Mar 10, 2004: Praise, praise all our countrymen and women by Arun Shourie  
 
There is a telling remark that R R Diwakar once attributed to Annie Besant. Annie Besant was immersed in and committed to India. She was a close friend of Diwakar’s father, the well-known philosopher, Dr Bhagwan Das, and used to stay in their house in Benaras. ‘‘What is the matter with us?’’ Diwakar recalled asking her often. ‘‘You love us. But you never answer this question. How is it that just a few Englishmen are able to rule over us? What is the deficiency in us?’’ She would always change the subject. But one day he persisted. After a long pause she remarked, ‘‘You are not a generous people.’’ ......

Praise, praise all our countrymen and women by Arun Shourie
http://www.indianexpress.com/full_story.php?content_id=42275&spf=true
India Express, March 04, 2004

(The writer is Union Minister for Disinvestment, Communications and Information Technology)

Wherever we look, we will find a solution - True, wherever we look, we can spot a problem. But it is just as true — wherever we look, we will find a solution. And not just a solution in the abstract. We will find someone who has put that solution into effect. Ever so often the solution is lying in front of our eyes — unused, neglected.

Kochi receives a lot of rain.
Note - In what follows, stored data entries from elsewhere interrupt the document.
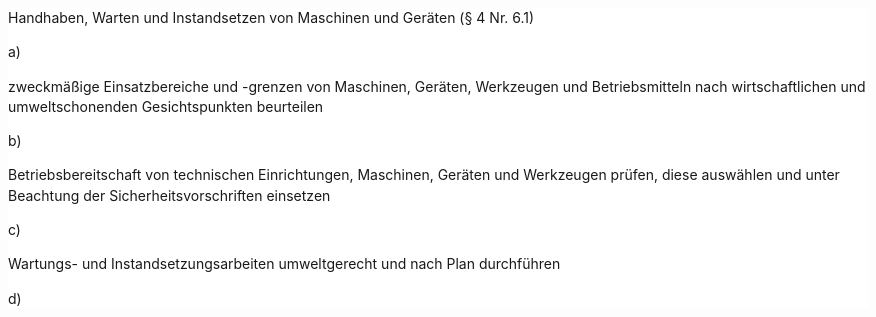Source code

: <td style="border-bottom: 0.5pt solid ; " rowspan="4" align="left" valign="top" charoff="50">

Handhaben, Warten und Instandsetzen von Maschinen und Geräten (§ 4 Nr.
6.1)

</td>

<td style align="left" valign="top" charoff="50">

a)

</td>

<td style align="left" valign="top" charoff="50">

zweckmäßige Einsatzbereiche und -grenzen von Maschinen, Geräten,
Werkzeugen und Betriebsmitteln nach wirtschaftlichen und
umweltschonenden Gesichtspunkten beurteilen

</td>

</tr>

<tr>

<td style align="left" valign="top" charoff="50">

b)

</td>

<td style align="left" valign="top" charoff="50">

Betriebsbereitschaft von technischen Einrichtungen, Maschinen, Geräten
und Werkzeugen prüfen, diese auswählen und unter Beachtung der
Sicherheitsvorschriften einsetzen

</td>

</tr>

<tr>

<td style align="left" valign="top" charoff="50">

c)

</td>

<td style align="left" valign="top" charoff="50">

Wartungs- und Instandsetzungsarbeiten umweltgerecht und nach Plan
durchführen

</td>

</tr>

<tr style="border-bottom: 0.5pt solid ; ">

<td style="border-bottom: 0.5pt solid ; " align="left" valign="top" charoff="50">

d)

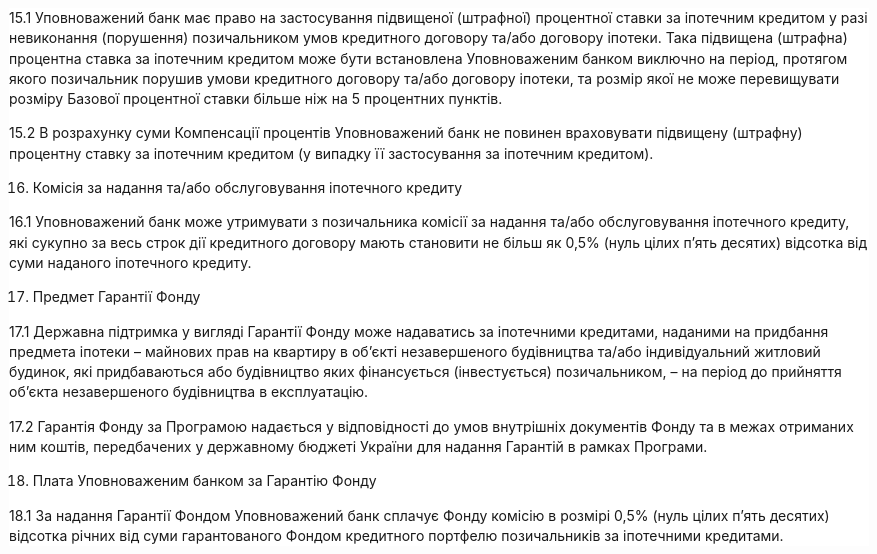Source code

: 15.1 Уповноважений банк має право на застосування підвищеної (штрафної) процентної ставки за іпотечним кредитом у разі невиконання (порушення) позичальником умов кредитного договору та/або договору іпотеки. Така підвищена (штрафна) процентна ставка за іпотечним кредитом може бути встановлена Уповноваженим банком виключно на період, протягом якого позичальник порушив умови кредитного договору та/або договору іпотеки, та розмір якої не може перевищувати розміру Базової процентної ставки більше ніж на 5 процентних пунктів.

15.2 В розрахунку суми Компенсації процентів Уповноважений банк не повинен враховувати підвищену (штрафну) процентну ставку за іпотечним кредитом (у випадку її застосування за іпотечним кредитом).

</td>
</tr>
<tr>
<td>

16. Комісія за надання та/або обслуговування іпотечного кредиту

</td>
<td>

16.1 Уповноважений банк може утримувати з позичальника комісії за надання та/або обслуговування іпотечного кредиту, які сукупно за весь строк дії кредитного договору мають становити не більш як 0,5% (нуль цілих п’ять десятих) відсотка від суми наданого іпотечного кредиту.

</td>
</tr>
<tr>
<td>

17. Предмет Гарантії Фонду

</td>
<td>

17.1 Державна підтримка у вигляді Гарантії Фонду може надаватись за іпотечними кредитами, наданими на придбання предмета іпотеки – майнових прав на квартиру в об’єкті незавершеного будівництва та/або індивідуальний житловий будинок, які придбаваються або будівництво яких фінансується (інвестується) позичальником, – на період до прийняття об’єкта незавершеного будівництва в експлуатацію.

17.2 Гарантія Фонду за Програмою надається у відповідності до умов внутрішніх документів Фонду та в межах отриманих ним коштів, передбачених у державному бюджеті України для надання Гарантій в рамках Програми.

</td>
</tr>
<tr>
<td>

18. Плата Уповноваженим банком за Гарантію  Фонду

</td>
<td>

18.1 За надання Гарантії Фондом Уповноважений банк сплачує Фонду комісію в розмірі 0,5% (нуль цілих п’ять десятих) відсотка річних від суми гарантованого Фондом кредитного портфелю позичальників за іпотечними кредитами.

</td>
</tr>
<tr>
<td>
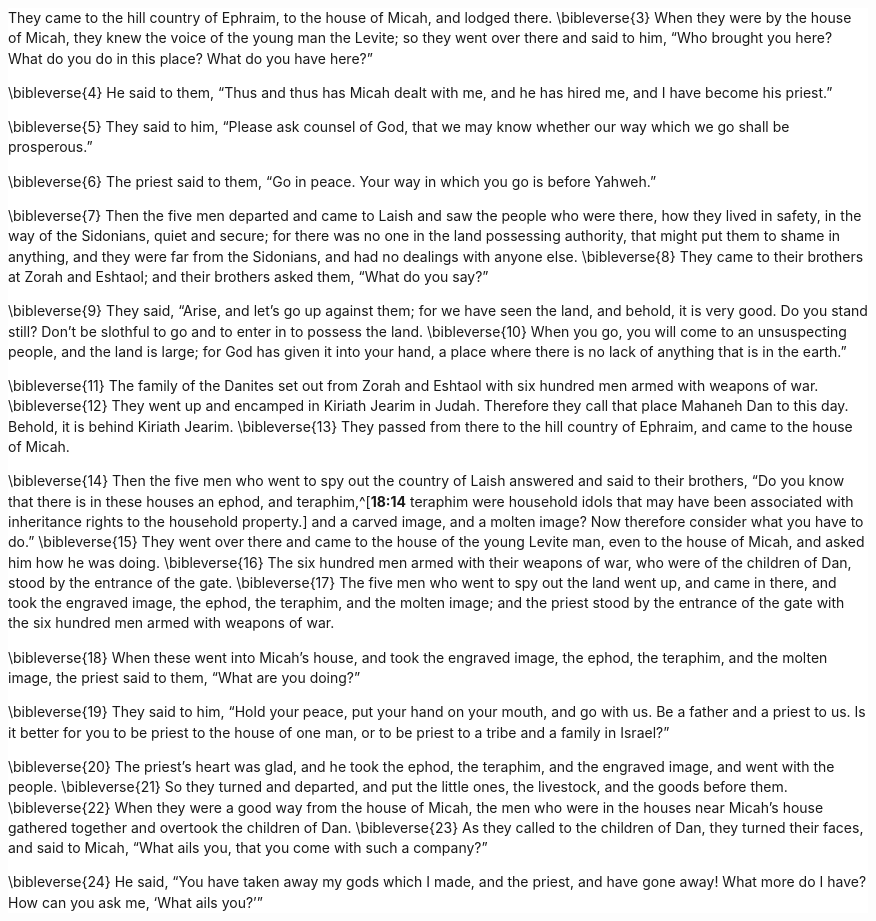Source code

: They came to the hill country of Ephraim, to the house of Micah, and lodged there. \bibleverse{3} When they were by the house of Micah, they knew the voice of the young man the Levite; so they went over there and said to him, “Who brought you here? What do you do in this place? What do you have here?” 

\bibleverse{4} He said to them, “Thus and thus has Micah dealt with me, and he has hired me, and I have become his priest.” 

\bibleverse{5} They said to him, “Please ask counsel of God, that we may know whether our way which we go shall be prosperous.” 

\bibleverse{6} The priest said to them, “Go in peace. Your way in which you go is before Yahweh.” 

\bibleverse{7} Then the five men departed and came to Laish and saw the people who were there, how they lived in safety, in the way of the Sidonians, quiet and secure; for there was no one in the land possessing authority, that might put them to shame in anything, and they were far from the Sidonians, and had no dealings with anyone else. \bibleverse{8} They came to their brothers at Zorah and Eshtaol; and their brothers asked them, “What do you say?” 

\bibleverse{9} They said, “Arise, and let’s go up against them; for we have seen the land, and behold, it is very good. Do you stand still? Don’t be slothful to go and to enter in to possess the land. \bibleverse{10} When you go, you will come to an unsuspecting people, and the land is large; for God has given it into your hand, a place where there is no lack of anything that is in the earth.” 

\bibleverse{11} The family of the Danites set out from Zorah and Eshtaol with six hundred men armed with weapons of war. \bibleverse{12} They went up and encamped in Kiriath Jearim in Judah. Therefore they call that place Mahaneh Dan to this day. Behold, it is behind Kiriath Jearim. \bibleverse{13} They passed from there to the hill country of Ephraim, and came to the house of Micah. 

\bibleverse{14} Then the five men who went to spy out the country of Laish answered and said to their brothers, “Do you know that there is in these houses an ephod, and teraphim,^[**18:14** teraphim were household idols that may have been associated with inheritance rights to the household property.] and a carved image, and a molten image? Now therefore consider what you have to do.” \bibleverse{15} They went over there and came to the house of the young Levite man, even to the house of Micah, and asked him how he was doing. \bibleverse{16} The six hundred men armed with their weapons of war, who were of the children of Dan, stood by the entrance of the gate. \bibleverse{17} The five men who went to spy out the land went up, and came in there, and took the engraved image, the ephod, the teraphim, and the molten image; and the priest stood by the entrance of the gate with the six hundred men armed with weapons of war. 


\bibleverse{18} When these went into Micah’s house, and took the engraved image, the ephod, the teraphim, and the molten image, the priest said to them, “What are you doing?” 

\bibleverse{19} They said to him, “Hold your peace, put your hand on your mouth, and go with us. Be a father and a priest to us. Is it better for you to be priest to the house of one man, or to be priest to a tribe and a family in Israel?” 

\bibleverse{20} The priest’s heart was glad, and he took the ephod, the teraphim, and the engraved image, and went with the people. \bibleverse{21} So they turned and departed, and put the little ones, the livestock, and the goods before them. \bibleverse{22} When they were a good way from the house of Micah, the men who were in the houses near Micah’s house gathered together and overtook the children of Dan. \bibleverse{23} As they called to the children of Dan, they turned their faces, and said to Micah, “What ails you, that you come with such a company?” 

\bibleverse{24} He said, “You have taken away my gods which I made, and the priest, and have gone away! What more do I have? How can you ask me, ‘What ails you?’”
Yet there is acute water shortage in the city. Indeed, readers will be astonished to learn, as I was when I was in the area, that even Cherrapunji — the place that, we used to be taught in our school-days, receives the maximum rainfall in the world — is short of water for eight months in the year!
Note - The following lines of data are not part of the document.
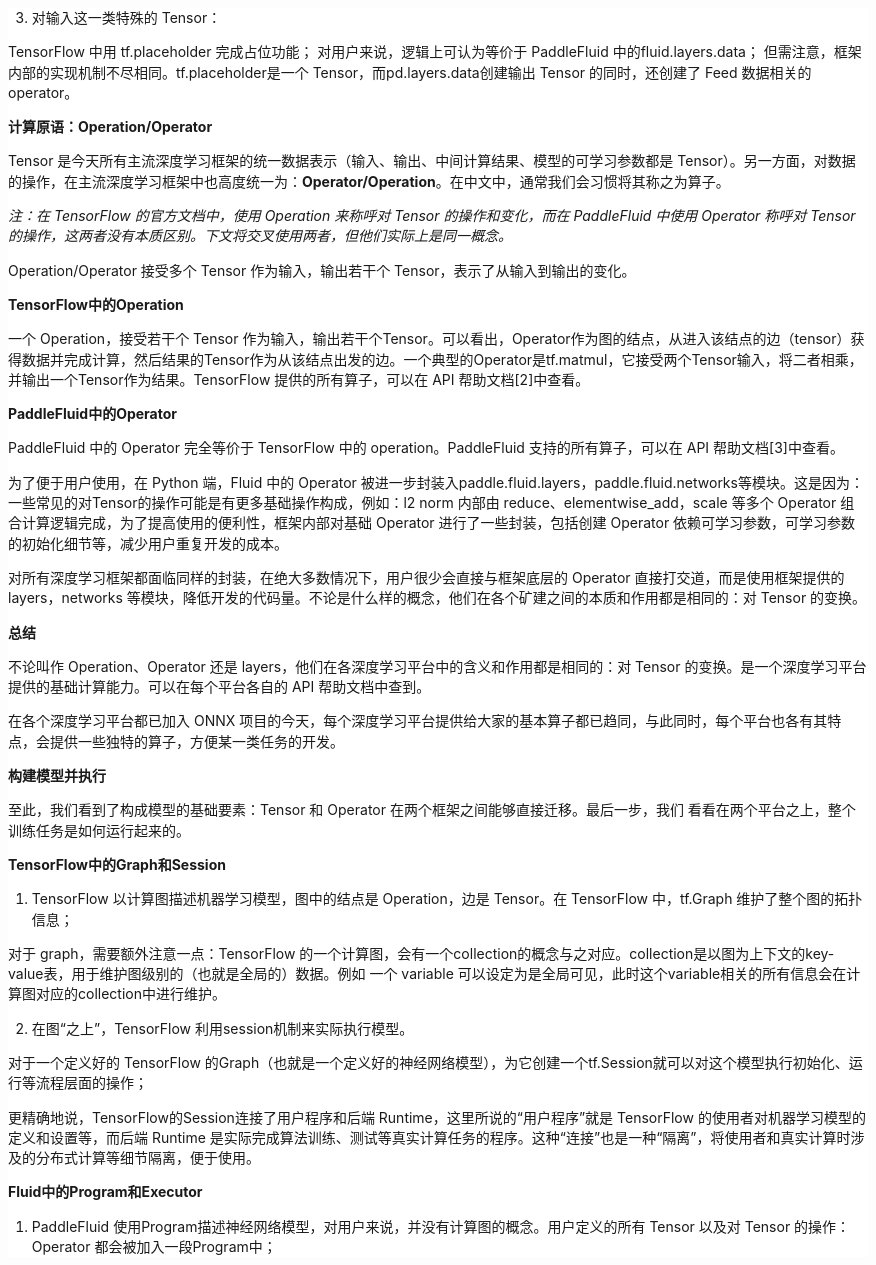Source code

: 3. 对输入这一类特殊的 Tensor：

TensorFlow 中用 tf.placeholder 完成占位功能；
对用户来说，逻辑上可认为等价于 PaddleFluid 中的fluid.layers.data；
但需注意，框架内部的实现机制不尽相同。tf.placeholder是一个 Tensor，而pd.layers.data创建输出 Tensor 的同时，还创建了 Feed 数据相关的 operator。

**计算原语：Operation/Operator**

Tensor 是今天所有主流深度学习框架的统一数据表示（输入、输出、中间计算结果、模型的可学习参数都是 Tensor）。另一方面，对数据的操作，在主流深度学习框架中也高度统一为：**Operator/Operation**。在中文中，通常我们会习惯将其称之为算子。

*注：在 TensorFlow 的官方文档中，使用 Operation 来称呼对 Tensor 的操作和变化，而在 PaddleFluid 中使用 Operator 称呼对 Tensor 的操作，这两者没有本质区别。下文将交叉使用两者，但他们实际上是同一概念。*

Operation/Operator 接受多个 Tensor 作为输入，输出若干个 Tensor，表示了从输入到输出的变化。

**TensorFlow中的Operation**

一个 Operation，接受若干个 Tensor 作为输入，输出若干个Tensor。可以看出，Operator作为图的结点，从进入该结点的边（tensor）获得数据并完成计算，然后结果的Tensor作为从该结点出发的边。一个典型的Operator是tf.matmul，它接受两个Tensor输入，将二者相乘，并输出一个Tensor作为结果。TensorFlow 提供的所有算子，可以在 API 帮助文档[2]中查看。

**PaddleFluid中的Operator**

PaddleFluid 中的 Operator 完全等价于 TensorFlow 中的 operation。PaddleFluid 支持的所有算子，可以在 API 帮助文档[3]中查看。

为了便于用户使用，在 Python 端，Fluid 中的 Operator 被进一步封装入paddle.fluid.layers，paddle.fluid.networks等模块。这是因为：一些常见的对Tensor的操作可能是有更多基础操作构成，例如：l2 norm 内部由 reduce、elementwise_add，scale 等多个 Operator 组合计算逻辑完成，为了提高使用的便利性，框架内部对基础 Operator 进行了一些封装，包括创建 Operator 依赖可学习参数，可学习参数的初始化细节等，减少用户重复开发的成本。

对所有深度学习框架都面临同样的封装，在绝大多数情况下，用户很少会直接与框架底层的 Operator 直接打交道，而是使用框架提供的 layers，networks 等模块，降低开发的代码量。不论是什么样的概念，他们在各个矿建之间的本质和作用都是相同的：对 Tensor 的变换。

**总结**

不论叫作 Operation、Operator 还是 layers，他们在各深度学习平台中的含义和作用都是相同的：对 Tensor 的变换。是一个深度学习平台提供的基础计算能力。可以在每个平台各自的 API 帮助文档中查到。

在各个深度学习平台都已加入 ONNX 项目的今天，每个深度学习平台提供给大家的基本算子都已趋同，与此同时，每个平台也各有其特点，会提供一些独特的算子，方便某一类任务的开发。

**构建模型并执行**

至此，我们看到了构成模型的基础要素：Tensor 和 Operator 在两个框架之间能够直接迁移。最后一步，我们 看看在两个平台之上，整个训练任务是如何运行起来的。

**TensorFlow中的Graph和Session**

1. TensorFlow 以计算图描述机器学习模型，图中的结点是 Operation，边是 Tensor。在 TensorFlow 中，tf.Graph 维护了整个图的拓扑信息；

对于 graph，需要额外注意一点：TensorFlow 的一个计算图，会有一个collection的概念与之对应。collection是以图为上下文的key-value表，用于维护图级别的（也就是全局的）数据。例如 一个 variable 可以设定为是全局可见，此时这个variable相关的所有信息会在计算图对应的collection中进行维护。

2. 在图“之上”，TensorFlow 利用session机制来实际执行模型。

对于一个定义好的 TensorFlow 的Graph（也就是一个定义好的神经网络模型），为它创建一个tf.Session就可以对这个模型执行初始化、运行等流程层面的操作；

更精确地说，TensorFlow的Session连接了用户程序和后端 Runtime，这里所说的“用户程序”就是 TensorFlow 的使用者对机器学习模型的定义和设置等，而后端 Runtime 是实际完成算法训练、测试等真实计算任务的程序。这种“连接”也是一种“隔离”，将使用者和真实计算时涉及的分布式计算等细节隔离，便于使用。

**Fluid中的Program和Executor**

1. PaddleFluid 使用Program描述神经网络模型，对用户来说，并没有计算图的概念。用户定义的所有 Tensor 以及对 Tensor 的操作：Operator 都会被加入一段Program中；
But there is the simplest solution, it is right in front of our eyes. The largest water-harvesting project in Kochi, Down to Earth reports, has been undertaken at the Maharaja’s College — it will harvest over 3 lakh litres. The project uses two tanks that were once upon a time used for a gas plant by the college’s Chemistry Department but had for long been lying abandoned. As part of the National Service Scheme, students cleaned the tanks, they strengthened the floor. In Hamirpur, Himachal Pradesh, water is being harvested by rehabilitating the traditional hand-hewn caves, the khatris. In Jharbeda, a tribal village in Sundergarh, Orissa, water has been harvested by rehabilitating the local ghagra, a pond-like structure lying at the base of the slope of a hill — the pond has been revived, and a wide drain dug from the top of the hill to carry rain water to this structure. In Chennai, a commendable programme has been initiated to revive temple tanks. In another excellent initiative, water which used to flow out to the sea via storm-water drains is being channelled into the aquifer — the drains have been repaired, muck and leaves etc. have been cleared out, the bottoms of the drains have been left unpaved, shallow trenches and percolation pits have been dug along the way. The simplest steps, nothing that requires space-science, using areas, structures that were lying abandoned, broken down in front of everyone’s eyes. And yet steps that spell the difference between an obstacle and an opportunity.